In 2005, construction began with federal funding from the Living Culture Program–Cultural Points, and technical support from the Museums Department of Brazil’s National Institute of Historic and Artistic Heritage (IPHAN). The museum was inaugurated on May 8, 2006, in the presence of then-Minister of Culture Gilberto Gil.
The museum was planned as a space for preserving Maré’s memory and fostering a sense of belonging among its people—a place where residents could contribute by donating objects and other materials to help tell the community’s story.
A few months after the inauguration of the Maré Museum, in 2007, the Maré Memory Network concluded its activities. All of its commitments, collections, and initiatives were absorbed by the museum. Its legacy, however, still resonates.
Panoramic view of Maré in the 1970s. Photo: ADOV/Maré Museum – CEASM archive
The Dona Orosina Vieira Archive is gradually being transformed into a digital collection, which is already publicly accessible. It includes maps, videos, photographs, newspaper clippings, and other textual documents, as well as items donated by residents—such as household items, work tools, religious ornaments, and toys. The goal is to migrate the entire collection of over 4,000 museological items into digital format.
“All the material on the memory of Maré will be made available to researchers, residents, and anyone interested in this history. Around 25% of the museum’s [physical] collection is already online. To make this happen, we are producing research that will lead to publications on memory. So we’re working on several fronts to turn that research into new materials.
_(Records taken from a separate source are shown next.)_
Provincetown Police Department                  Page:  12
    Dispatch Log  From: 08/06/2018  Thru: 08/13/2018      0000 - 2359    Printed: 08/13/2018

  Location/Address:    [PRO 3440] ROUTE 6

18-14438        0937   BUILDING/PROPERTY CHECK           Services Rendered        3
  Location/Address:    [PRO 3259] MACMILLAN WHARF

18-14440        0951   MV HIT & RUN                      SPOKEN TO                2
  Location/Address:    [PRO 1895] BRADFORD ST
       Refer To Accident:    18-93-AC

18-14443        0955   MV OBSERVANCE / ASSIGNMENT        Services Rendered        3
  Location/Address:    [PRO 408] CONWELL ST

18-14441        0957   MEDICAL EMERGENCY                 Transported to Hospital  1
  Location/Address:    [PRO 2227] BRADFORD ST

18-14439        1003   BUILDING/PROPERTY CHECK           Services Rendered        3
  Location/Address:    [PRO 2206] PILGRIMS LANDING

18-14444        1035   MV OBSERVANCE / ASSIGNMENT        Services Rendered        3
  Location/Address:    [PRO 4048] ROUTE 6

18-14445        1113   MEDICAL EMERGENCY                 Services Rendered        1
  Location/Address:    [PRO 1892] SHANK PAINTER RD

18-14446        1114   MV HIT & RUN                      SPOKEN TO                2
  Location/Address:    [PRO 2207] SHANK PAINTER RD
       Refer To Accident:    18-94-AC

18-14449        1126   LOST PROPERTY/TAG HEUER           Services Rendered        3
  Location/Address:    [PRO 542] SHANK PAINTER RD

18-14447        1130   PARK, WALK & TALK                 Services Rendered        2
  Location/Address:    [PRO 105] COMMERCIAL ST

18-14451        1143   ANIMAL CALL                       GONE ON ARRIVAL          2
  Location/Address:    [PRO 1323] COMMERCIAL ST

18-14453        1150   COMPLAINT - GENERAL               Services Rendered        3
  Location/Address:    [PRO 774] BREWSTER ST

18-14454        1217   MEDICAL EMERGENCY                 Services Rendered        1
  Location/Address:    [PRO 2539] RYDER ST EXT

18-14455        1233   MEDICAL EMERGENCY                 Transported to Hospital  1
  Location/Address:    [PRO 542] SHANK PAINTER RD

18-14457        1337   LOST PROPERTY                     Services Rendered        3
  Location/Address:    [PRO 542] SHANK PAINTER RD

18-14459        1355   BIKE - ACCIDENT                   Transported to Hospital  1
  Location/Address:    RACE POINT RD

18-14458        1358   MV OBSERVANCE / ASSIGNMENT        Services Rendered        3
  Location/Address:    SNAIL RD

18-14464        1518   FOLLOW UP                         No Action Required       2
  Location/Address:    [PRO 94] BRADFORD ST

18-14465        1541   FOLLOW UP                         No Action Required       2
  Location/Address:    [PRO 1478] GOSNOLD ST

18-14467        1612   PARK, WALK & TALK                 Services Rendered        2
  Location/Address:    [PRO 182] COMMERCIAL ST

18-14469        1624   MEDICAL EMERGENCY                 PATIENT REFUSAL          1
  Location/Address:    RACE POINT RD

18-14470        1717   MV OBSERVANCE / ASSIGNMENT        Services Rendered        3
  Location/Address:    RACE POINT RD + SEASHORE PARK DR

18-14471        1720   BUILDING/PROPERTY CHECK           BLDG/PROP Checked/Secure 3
I believe the publications, in particular, can have a really meaningful impact on the community. And of course, all of this material will have a digital version. We also want to strengthen the museum’s social media presence by creating spaces for memory and recollection there.” — Antônio Carlos Vieira
About the author: Amanda Baroni Lopes is a journalism student at Unicarioca and was part of the first Journalism Laboratory organized by Maré’s community newspaper Maré de Notícias. She is the author of the Anti-Harassment Guide on Breaking, a handbook that explains what is and isn’t harassment to the Hip Hop audience and provides guidance on what to do in these situations. Lopes is from Morro do Timbau and currently lives in Vila do João, both favelas within the larger Maré favela complex.